I wake each morning looking out at the day,

my mind questions which events will direct my way.

Will I spend the precious hours focusing on me,

or will I help others to be all that they can be?

Yet, it is my choice, I am allowed to decide,

do I venture out, or do I  just stay inside?

Is it safer, more comfortable, to keep my thoughts within?

Or must I be brave and willing to share how God has been

always directing my steps along life’s daily quest,

to become what He has deemed to be my very best?


By Marie Craig

When I was in the wonderful Surry County museum a year ago, I was intrigued by a display that had an object about 3 inches across and an inch thick. It was round but had parallel flat sides. The texture of it seemed to look like honeycomb.

This was the explanation on a nearby card. “Madstones are small, light, porous, stone-like objects. They possess definite absorptive qualities and are believed to be capable of extracting the poison from a poisonous bite, especially from a mad dog. The stone is first moistened in warm water or fresh milk and then the flat surface is applied to wounds made by mad dogs, snakes, spiders, etc. It is held in place with bandages for eight or more hours, then removed and placed in warm milk where it is said to ooze a greenish scum which is the poison coming out of the stone. Madstones were heirlooms passed down from one generation to the next, often considered the most valuable inheritance one could receive. The owner of a madstone was a revered member of a community.”

I did some more research and found that it’s actually a calcium deposit found in the stomach of a deer. I had never heard of this before but a few days later was reading an early newspaper from Davie on and found this article. (29 July 1887, Davie Times)

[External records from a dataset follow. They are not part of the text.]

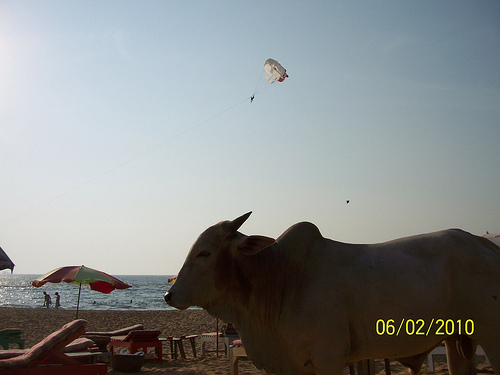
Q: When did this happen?
A: June second 2010.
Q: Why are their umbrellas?
A: Because it is sunny out.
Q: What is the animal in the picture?
A: A male cow.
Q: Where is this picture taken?
A: A beach.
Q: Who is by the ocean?
A: Two kids.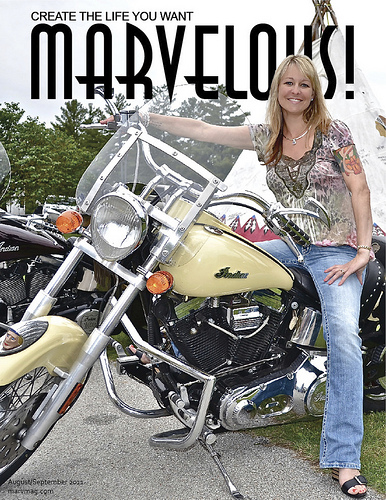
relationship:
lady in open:
[133, 48, 374, 409] [217, 30, 337, 150]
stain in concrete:
[56, 395, 125, 443] [74, 418, 135, 479]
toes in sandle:
[361, 488, 369, 492] [327, 465, 381, 497]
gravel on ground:
[96, 437, 113, 445] [74, 418, 135, 479]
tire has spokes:
[2, 366, 64, 465] [18, 371, 55, 401]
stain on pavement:
[56, 395, 125, 443] [62, 402, 131, 468]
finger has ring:
[316, 239, 367, 295] [336, 256, 355, 279]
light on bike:
[142, 245, 201, 293] [1, 127, 319, 498]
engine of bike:
[140, 224, 326, 403] [1, 127, 319, 498]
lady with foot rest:
[99, 55, 372, 499] [142, 342, 328, 432]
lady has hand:
[99, 55, 372, 499] [268, 247, 371, 317]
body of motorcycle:
[180, 210, 296, 308] [1, 127, 319, 498]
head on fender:
[104, 144, 184, 256] [2, 272, 162, 382]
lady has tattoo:
[99, 55, 372, 499] [310, 143, 369, 210]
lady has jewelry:
[99, 55, 372, 499] [264, 114, 319, 162]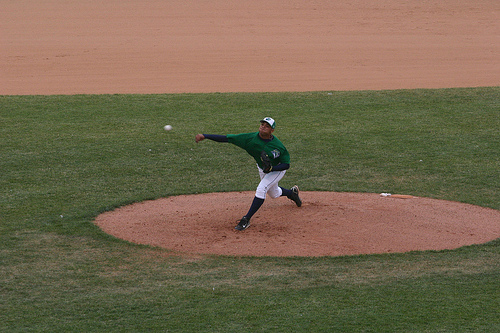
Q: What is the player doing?
A: Throwing a ball.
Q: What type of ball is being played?
A: Baseball.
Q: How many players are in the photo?
A: One.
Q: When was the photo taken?
A: During a game.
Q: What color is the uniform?
A: Green.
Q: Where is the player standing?
A: On the pitcher's mound.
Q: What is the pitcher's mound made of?
A: Dirt.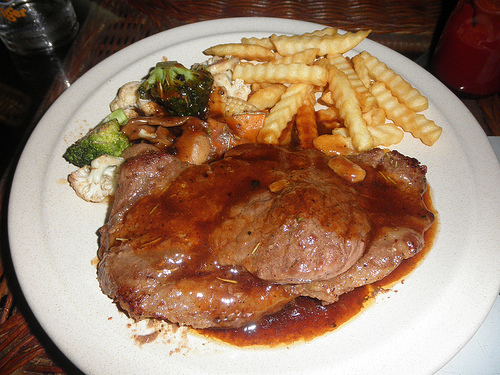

“A mad dog started from the neighborhood of Jericho, last Friday, on a run through Jerusalem township, biting everything in his path.  He belonged to Luke Gaither, and before leaving home bit Luke’s wife and a dog belonging to Mr. C.S. Brown.  Twenty-five dogs were bitten, and that many were killed.  The citizens turned out and followed him with guns, pistols, axes and stick, killing him near Foard & Lindsay’s Mill on South River.  It was a lively day for the Jerusalemites.  Mr. J.A. Kelly sent his mad-stone to the bitten woman, but we have not learned whether it adhered to the wound or not.”

Perhaps you have inherited one of these from ancestors long ago.  It is always interesting to learn how people treated illnesses and injuries in days gone by.